Installing and importing dependencies

In [None]:
! pip install diffusers[training] accelerate transformers
! pip install diffusers["torch"]
! pip install git+https://github.com/huggingface/diffusers
! pip install torch-fidelity
! pip uninstall torch torchvision torchaudio
! pip install torch torchvision torchaudio
! pip install torchmetrics

In [None]:
! accelerate config default

In [None]:
import os
import numpy as np
import torch
from PIL import Image
from torchvision import transforms
from torchvision.transforms import functional as F
from torchmetrics.image.kid import KernelInceptionDistance
from diffusers import DiffusionPipeline, StableDiffusionPipeline
from diffusers.utils import make_image_grid

Training

In [None]:
! accelerate launch textual_inversion.py --pretrained_model_name_or_path="runwayml/stable-diffusion-v1-5" --train_data_dir="/content/IshidaSui" --learnable_property="style" --placeholder_token="<sotonami>" --initializer_token="anime" --resolution=512 --train_batch_size=8 --gradient_accumulation_steps=1 --max_train_steps=10000 --learning_rate=5.0e-04 --scale_lr --lr_scheduler="constant" --lr_warmup_steps=0 --output_dir="/content/"

Tuning on number of training steps

In [None]:
model_id = "runwayml/stable-diffusion-v1-5"
generator = [torch.Generator(device="cuda").manual_seed(i) for i in range(4)]
prompt = "A painting of Kaneki Ken in the style of <sotonami>"

images = []
for i in range(1, 21):
  pipe = StableDiffusionPipeline.from_pretrained(model_id, generator=generator, torch_dtype=torch.float16, use_safetensors=True).to("cuda")
  pipe.load_textual_inversion("learned_embeds-steps-" + str(i * 500) + ".safetensors")
  for img in pipe(prompt, num_inference_steps=50, num_images_per_prompt=4).images:
    images.append(img)

In [None]:
make_image_grid(images[:32], rows=8, cols=4)

In [None]:
make_image_grid(images[32:64], rows=8, cols=4)

In [None]:
make_image_grid(images[64:], rows=4, cols=4)

Image generation script

In [None]:
model_id = "runwayml/stable-diffusion-v1-5"
prompt = "A painting of Kaneki in the style of <sotonami>"

pipe = StableDiffusionPipeline.from_pretrained(model_id, torch_dtype=torch.float16, use_safetensors=True).to("cuda")
pipe.load_textual_inversion("sotonami.safetensors")

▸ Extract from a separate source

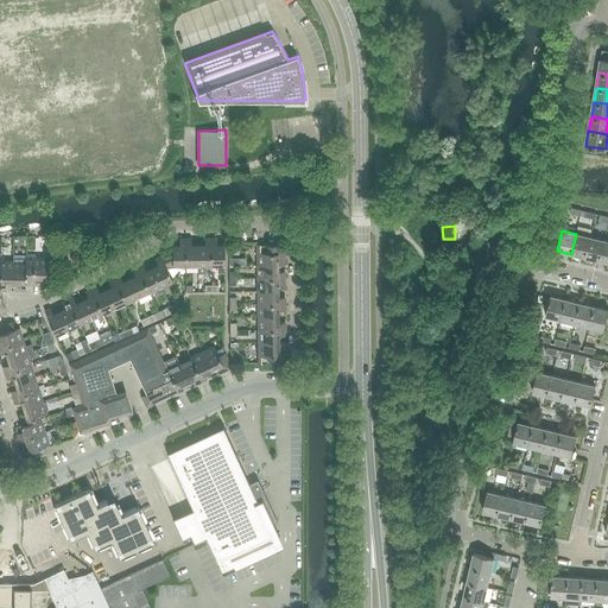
[(590,236),(576,234),(571,254),(586,258),(590,236)]
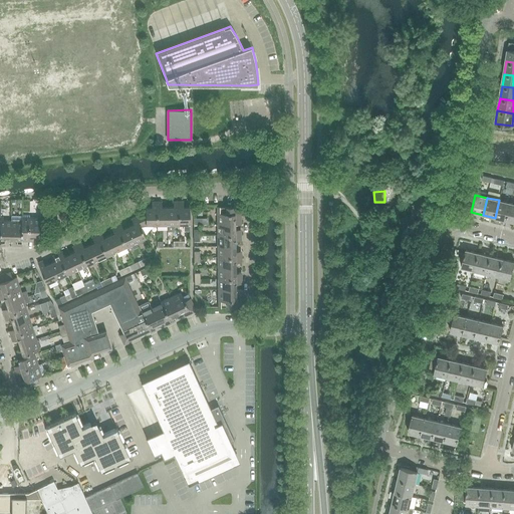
[(512,203),(499,200),(495,218),(507,221),(512,203)]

images = pipe(prompt, num_inference_steps=50, num_images_per_prompt=16).images
make_image_grid(images, rows=4, cols=4)

In [None]:
make_image_grid(images, rows=4, cols=4)

Computing KID

In [None]:
def preprocess_image(image):
    image = torch.tensor(image).unsqueeze(0)
    image = image.permute(0, 3, 1, 2) / 255.0
    return image

transform = transforms.ToTensor()

dataset_path = "/content/Kamao"
image_paths = sorted([os.path.join(dataset_path, x) for x in os.listdir(dataset_path)])
real_images = [np.array(Image.open(path).convert("RGB")) for path in image_paths]
real_images = torch.cat([preprocess_image(image) for image in real_images])

fake_images = images
fake_images = torch.cat([transform(image).unsqueeze(0) for image in fake_images])

In [None]:
kid = KernelInceptionDistance(normalize=True, subset_size=8)
kid.update(real_images, real=True)
kid.update(fake_images, real=False)

print(f"KID: {kid.compute()}")